Der jungtürkischer Offizier Mustafa Kemal war nach Streit mit Kriegsminister Enver als Militärattache nach Bulgarien abgeschoben wurde. Während der Deportationen tobte von Ende März bis Ende August 1915 mit ungeheuren Verlusten die Schlacht um Gallipoli. Kemal war auf Druck Berlins zum Kommandanten der Abwehrschlachten gegen britische, französische, austra-lische und neuseeländische Truppen ernannt worden. Er hat mit dem Genozid nichts zu tun, da er noch eine untergeordnete Rolle spielte und die ganzen Monate an der Front gewesen war. Er wurde nach Gallipoli als =Retter= gefeiert und zum Pascha ernannt. Kemal diente als Kommandant an verschiedenen Frontabschnitten. Nach der russischen Oktoberrevolution 1917 konnte sich im Kaukasus eine kleine Republik Armenien bilden, da die Pforte und die Boleschwiken anderweitig beschäftigt waren. Anfangs lief alles gut. Grosswesir Halil Pascha besuchte Erewan. Die armenischen Minister Ahoranian und Chattarian kamen nach Istanbul. Wer an den wachsenden Spannungen schuld war, ist nicht geklärt. 1920 stiess die türkische Armee unter Kazim Karabekim im Kaukasus vor. Der Armenierstaat wurde ausge-löscht. Weitere 150 000 Armenier wurden dabei getötet. Darunter waren Zehntausende, die aus den Deportationen hierher geflüchtet waren. Das Territorium wurde zwischen der Türkei und Russland aufgeteilt. Am 19.11.1920 wurde die armenische Sowjetrepublik proklamiert.

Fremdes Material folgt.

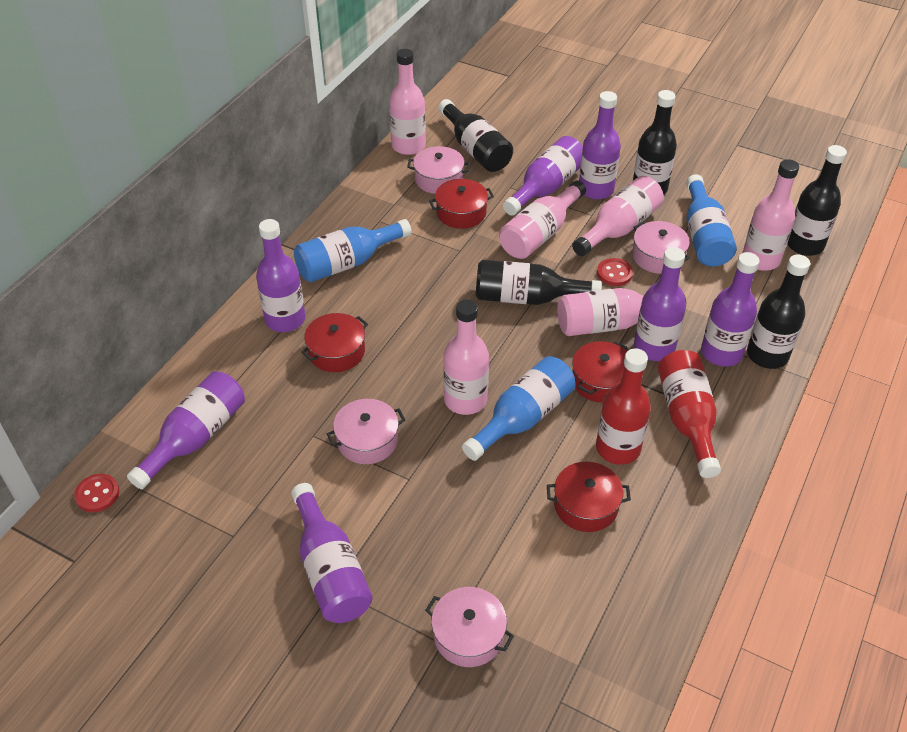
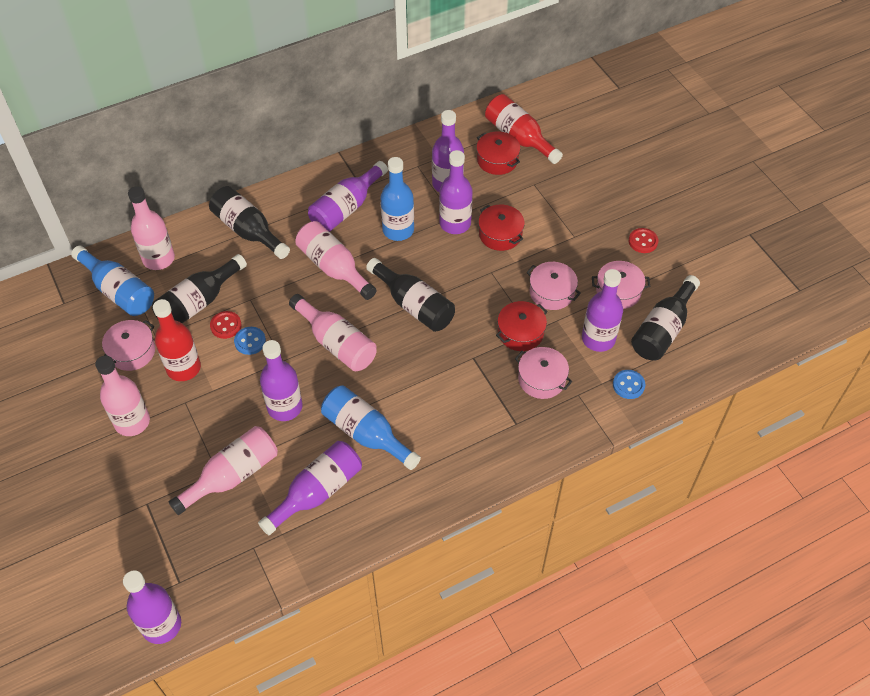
black bottle: 5 -> 4
blue button: 0 -> 2
pink bottle: 6 -> 5
red pot: 4 -> 3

Mit dem Waffenstillstand im Oktober 1918 und der beginnenden Besetzung durch die Alliierten hatte Kemal die Truppen aufgerufen, sich als Guerillas in Anatolien zu sammeln. Er gründete in Sivas ein Nationalkomitee, sodass die Türkei nun zwei Regierungen hatte. Im Vertrag von Sevres am 10.8.1920 sollten die Osmanen riesige Gebiete verlieren. Kemal hat Sevres nicht anerkannt und den Kampf fortgesetzt. Er hat Vorstösse der Briten und Griechen mehrfach zurückgeschlagen. Er hat dann auch die griechische Bevölkerung von der Smyrnaküste in die Ägäis gejagt. In Izmir weist Kemal als Denkmal mit herrischer Geste ins Meer. Der von Ruhm umglänzte General und Chef des Nationalkomitees hat schliesslich den Sultan abgesetzt und die Republik gegründet. 1923 wurde im Vertrag von Lausanne die Türkei in ihren heutigen Grenzen bestätigt.

Den Verantwortlichen für den Kriegseintritt und für die Deportationen war schon 1919 nach britischem Druck vor Sondergerichten des Sultans der Prozess gemacht worden. Den obersten Tätern, Talat und Enver Pascha, gelang mit deutscher Hilfe die Flucht. Talat wurde später in Berlin auf offener Strasse von einem Armenier erschossen. Enver suchte grosstürkische Träume in Zentralasien zu verwirklichen. Andere zum Tod Verurteilte flüchteten zu den Truppen Kemals, um nach Ausrufung der Republik hohe Ämter zu übernehmen. Sükrü Kaya wurde sogar Innenminister. Bald entwickelte sich in der Türkei ein quasireligiöser Kult um den Staatsgründer. Die alewitische Sekte feierte Kemal sogar als =mehdi=, als Erlöser. Atatürk starb 1938 an Leberzirrhose, doch der archaische Personenkult prägt auch heute noch die Türkei.